Cho et al. [37] proposed a new reaction–diffusion model, the Wnt-Shh-Sostdc1 negative feedback loop, comprising an activator, mediator, and inhibitor as Wnt, Shh, and Sostdc1, respectively, for the spatial patterning of teeth. Wnt signaling induces Shh, which leads the Wnt/b-catenin pathway to be suppressed by Shh indirectly via Sostdc1. It is reported that Bmp induction of Sostdc1 expression was disturbed by Shh [38]. Moreover, the reduction of Shh signaling causes severe fused molar in Sostdc1^−/− mice, which suggests that Shh affects preventing molar fusion downstream of Sostdc1. In addition, it was indicated that Shh works as a Wnt signaling antagonist via the upregulation of Dkk1 [8].
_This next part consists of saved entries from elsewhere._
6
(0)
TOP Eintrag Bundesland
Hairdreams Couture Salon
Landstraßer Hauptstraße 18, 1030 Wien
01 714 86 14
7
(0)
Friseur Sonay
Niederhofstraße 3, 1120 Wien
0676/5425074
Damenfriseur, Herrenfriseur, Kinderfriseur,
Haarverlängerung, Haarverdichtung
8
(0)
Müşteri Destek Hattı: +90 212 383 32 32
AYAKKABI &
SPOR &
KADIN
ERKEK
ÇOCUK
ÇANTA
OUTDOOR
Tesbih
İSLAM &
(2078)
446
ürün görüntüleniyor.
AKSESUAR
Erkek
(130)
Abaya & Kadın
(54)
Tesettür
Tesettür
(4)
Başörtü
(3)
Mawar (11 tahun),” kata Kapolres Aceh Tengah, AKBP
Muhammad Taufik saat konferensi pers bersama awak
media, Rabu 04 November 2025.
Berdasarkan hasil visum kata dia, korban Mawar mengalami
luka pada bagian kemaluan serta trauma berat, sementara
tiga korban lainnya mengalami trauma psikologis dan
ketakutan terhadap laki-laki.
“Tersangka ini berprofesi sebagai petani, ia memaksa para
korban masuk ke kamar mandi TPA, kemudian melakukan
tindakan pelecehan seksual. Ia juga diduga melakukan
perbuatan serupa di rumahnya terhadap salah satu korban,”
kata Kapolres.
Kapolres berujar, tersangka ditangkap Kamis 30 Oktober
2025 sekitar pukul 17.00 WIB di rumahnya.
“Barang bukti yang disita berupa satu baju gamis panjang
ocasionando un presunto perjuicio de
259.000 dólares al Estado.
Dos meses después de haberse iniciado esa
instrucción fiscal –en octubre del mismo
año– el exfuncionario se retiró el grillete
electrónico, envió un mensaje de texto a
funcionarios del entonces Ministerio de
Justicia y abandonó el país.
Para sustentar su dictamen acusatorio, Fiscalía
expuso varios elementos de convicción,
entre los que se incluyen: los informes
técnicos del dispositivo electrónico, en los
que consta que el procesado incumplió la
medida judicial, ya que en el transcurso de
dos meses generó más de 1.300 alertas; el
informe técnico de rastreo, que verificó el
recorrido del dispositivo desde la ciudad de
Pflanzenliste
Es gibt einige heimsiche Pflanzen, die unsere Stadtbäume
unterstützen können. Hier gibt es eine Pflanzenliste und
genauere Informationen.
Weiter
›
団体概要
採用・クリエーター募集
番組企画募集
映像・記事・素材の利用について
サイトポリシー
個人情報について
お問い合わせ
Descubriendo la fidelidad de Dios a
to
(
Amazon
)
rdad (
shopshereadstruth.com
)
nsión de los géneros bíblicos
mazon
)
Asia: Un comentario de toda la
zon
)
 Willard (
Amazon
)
Wnt10a^−/−;Wnt10b^−/− mice showed reduced size or the number of teeth. These phenotypes are very similar to Wnt-inhibitor Dkk1 overexpressed mice. The mandibular molars of Dkk1 overexpressed mice had significantly flattened and small cusps [9]. This might suggest that the phenotypes of Wnt10a^−/−;Wnt10b^−/− mice are affected by the Wnt-Shh-Sostdc1 negative feedback loop. Tabby, the Eda mutant mice also shows similar tooth phenotypes to Wnt10a^−/−;Wnt10b^−/− mice including smaller tooth and fewer cusps forming [18]. Eda is a target gene of Wnt/β-catenin signaling, and Eda signaling may modulate multiple components of the integrated signaling network that regulates the balance of activators and inhibitors of tooth morphogenesis and patterning. Therefore, it is possible that severe signaling reduction may occur in Wnt10a and Wnt10b double mutants.

Our study highlights the importance of both Wnt10a and Wnt10b functions in the determination or repartition of tooth number. The findings from this study may prove to be of significance in understanding the feedback loop mechanism involved in the spatial patterning of teeth.